8/1/64
"Your Lordship,
...
You must have prayed very fervently for me, because it is now about a month that there is in my heart a very deep union with the will of God. I accept not in my feelings, but with my will, the Will of God. I accept His will -- not only for time but for eternity. In my soul -- I can't tell you how dark it is, how painful, how terrible. -- My feelings are so treacherous. I feel like "Refusing God" and yet, the biggest and the hardest to bear -- is this terrible longing for God. Pray for me, that I may not turn a Judas to Jesus in this painful darkness. I was looking forward to speaking to you. I just long to speak -- and this too He seems to have taken the power from me. I will not complain. I accept His Holy Will just as it comes to me.
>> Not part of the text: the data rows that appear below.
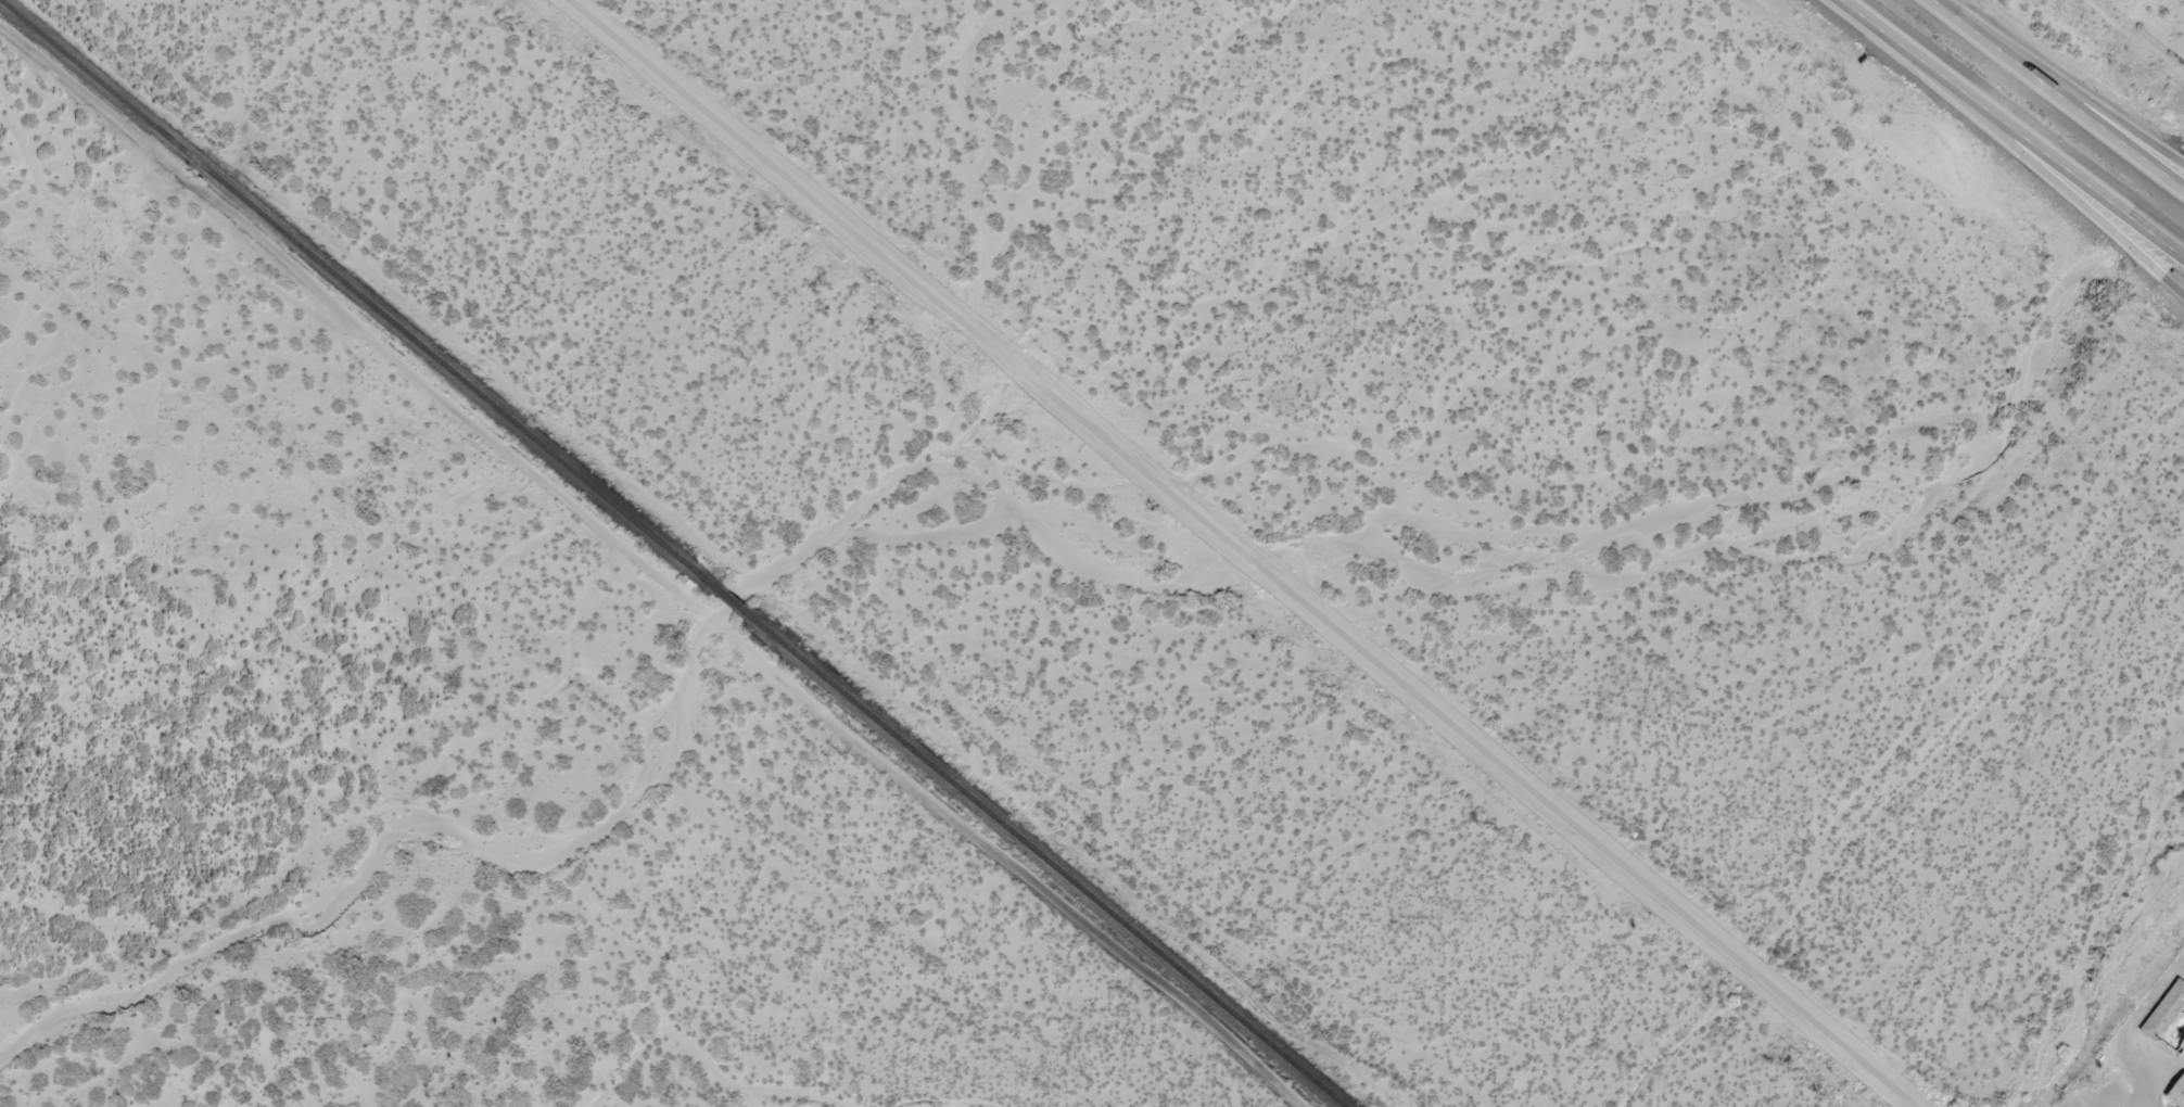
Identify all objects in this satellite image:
road: (2058, 82)
road: (2056, 96)
road: (2009, 131)
road: (2068, 194)
road: (1242, 546)
railway: (672, 555)
road: (650, 571)
railway: (552, 676)
building: (2159, 1018)
building: (2180, 1049)
building: (2175, 1096)

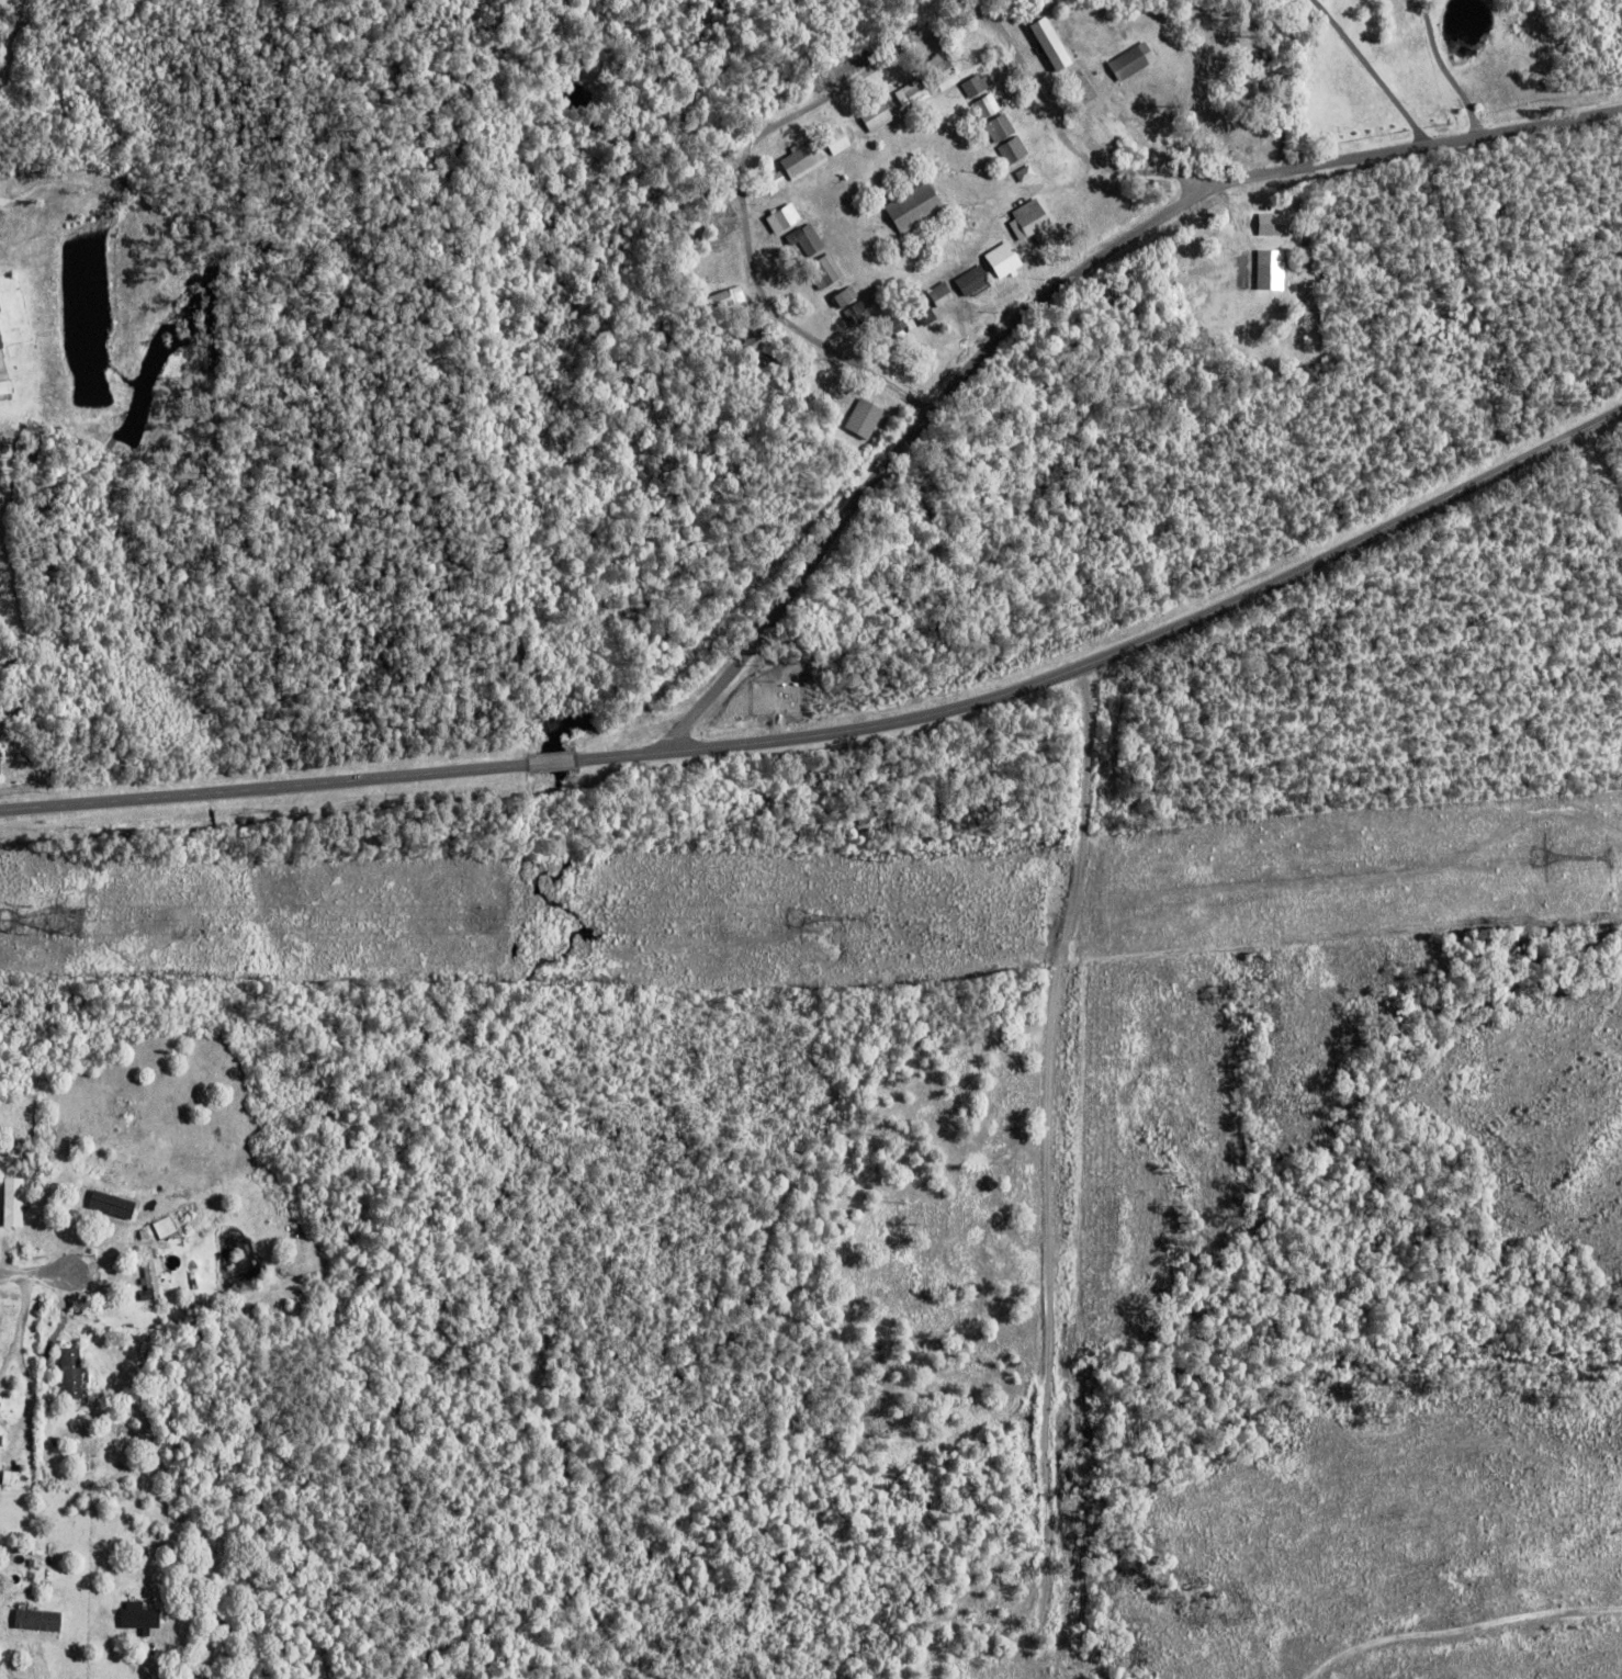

If you have the time please write -- do not mind my inability to speak to you -- for I wanted to speak -- but I could not...."
- Saint Teresa of Calcutta (because, whether the Church deign it or not, she is a Saint.)
Even Mother Teresa despaired. Even her own suffering made her speechless. But she pressed on.
Someone asked ‘Abdu’l-Bahá: “Why were the saints called saints?” He replied: “Because they were cheerful when it was difficult to be cheerful, patient when it was difficult to be patient, and because they pushed on when they wanted to stand still, and they kept silent when they wanted to talk, and were agreeable when they wanted to be disagreeable. That was all. It was quite simple and always will be.”